Cosmetic bunion sugeryAn article on WPBF.com, a West Palm Beach affiliate of ABC, reports on a growing trend of women going under the knife to correct unsightly conditions like bunions, hammer toe and long second toes.

The women living in the warm Florida climate have reason to be vain about their feet, as they likely spend much of their time in sandals, but doctors warn against unnecessary bunion surgery due to the complications that may arise from the operations.

Long healing time, risk of infection and possible nerve damage - which could lead to hindered movement and feeling - are among the risks listed by podiatrists.

“You're taking for granted a part of your body that is sophisticated.

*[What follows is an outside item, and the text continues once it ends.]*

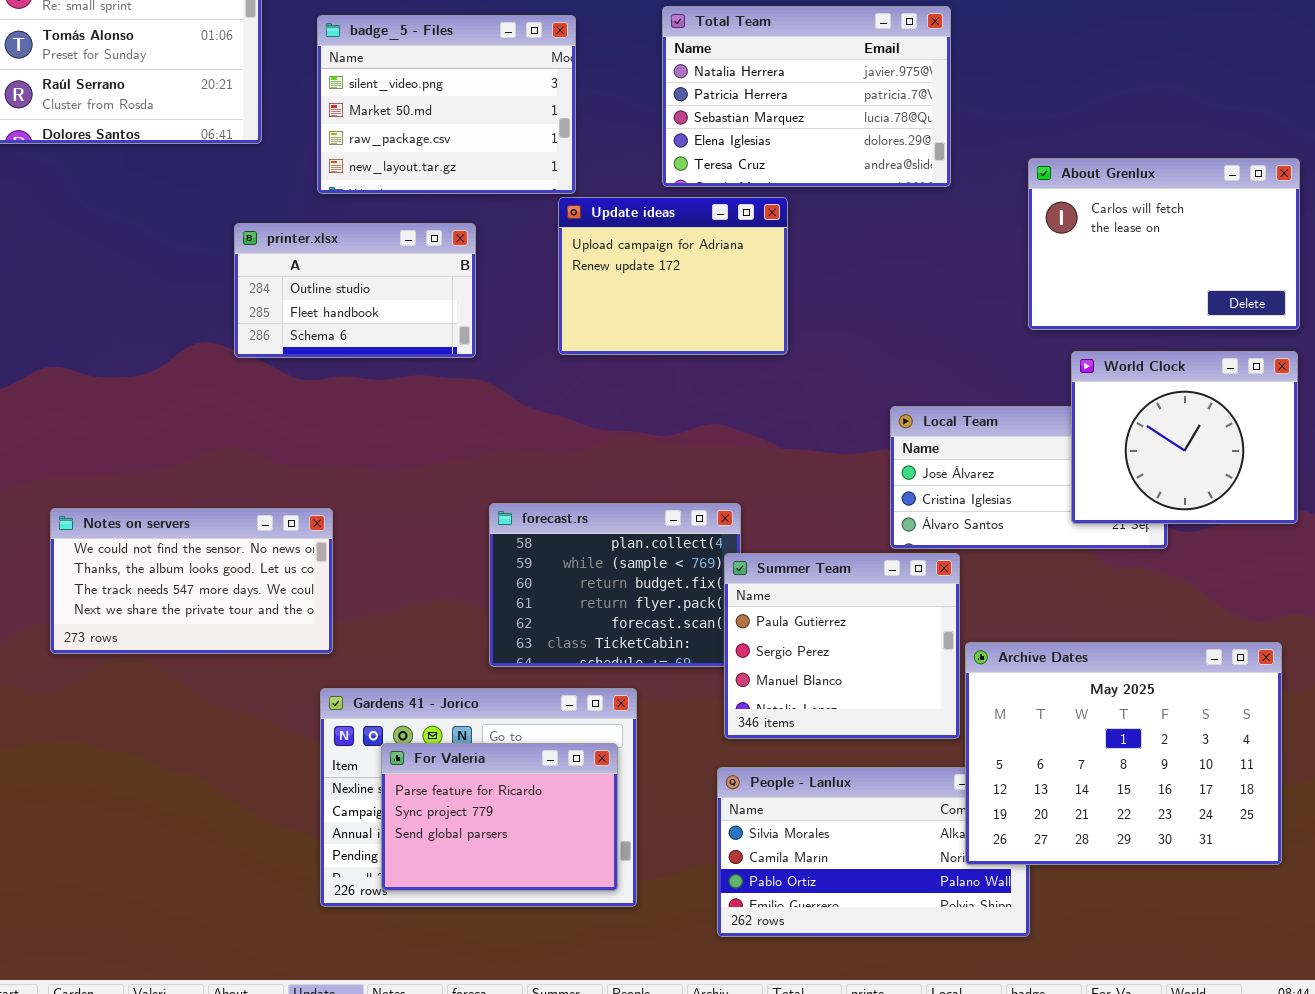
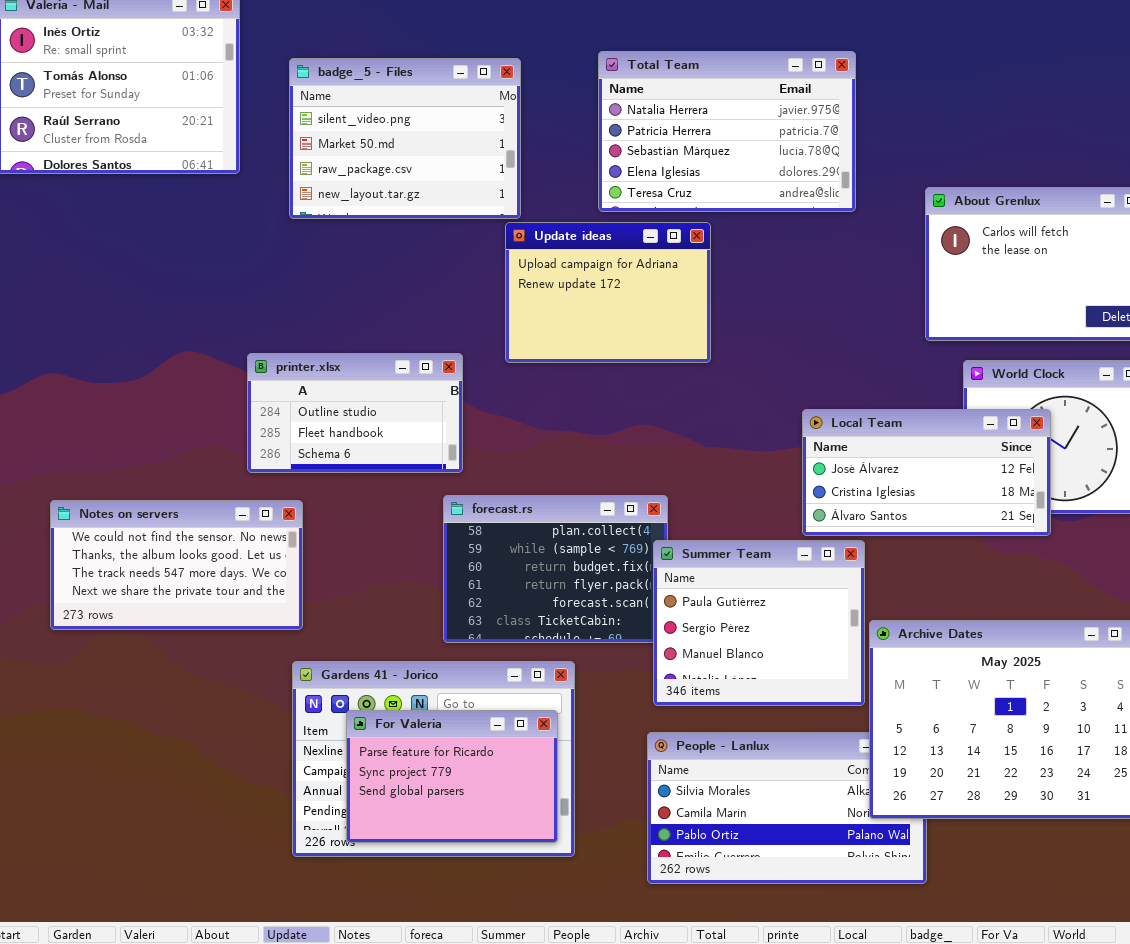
printer.xlsx: [234,223,476,358] -> [247,353,463,473], moved
Local Team: [890,406,1168,549] -> [802,409,1051,536], raised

It's a highly engineered function, and you are playing Russian roulette with it,” said Joseph Uricchio, an orthopaedic surgeon in Winter Park, Florida, quoted by the news source.

The article notes that elective foot surgery can cost as much as $5,000.

WebMD reports that bunion surgery may take as long as six weeks to recover from, and that an estimated one-third of patients report dissatisfaction post-surgery.

An inexpensive and less invasive option includes bunion splints or orthotics, which many podiatrists recommend to correct and prevent bunions or hammer toe in an effort to avoid painful bunion surgery.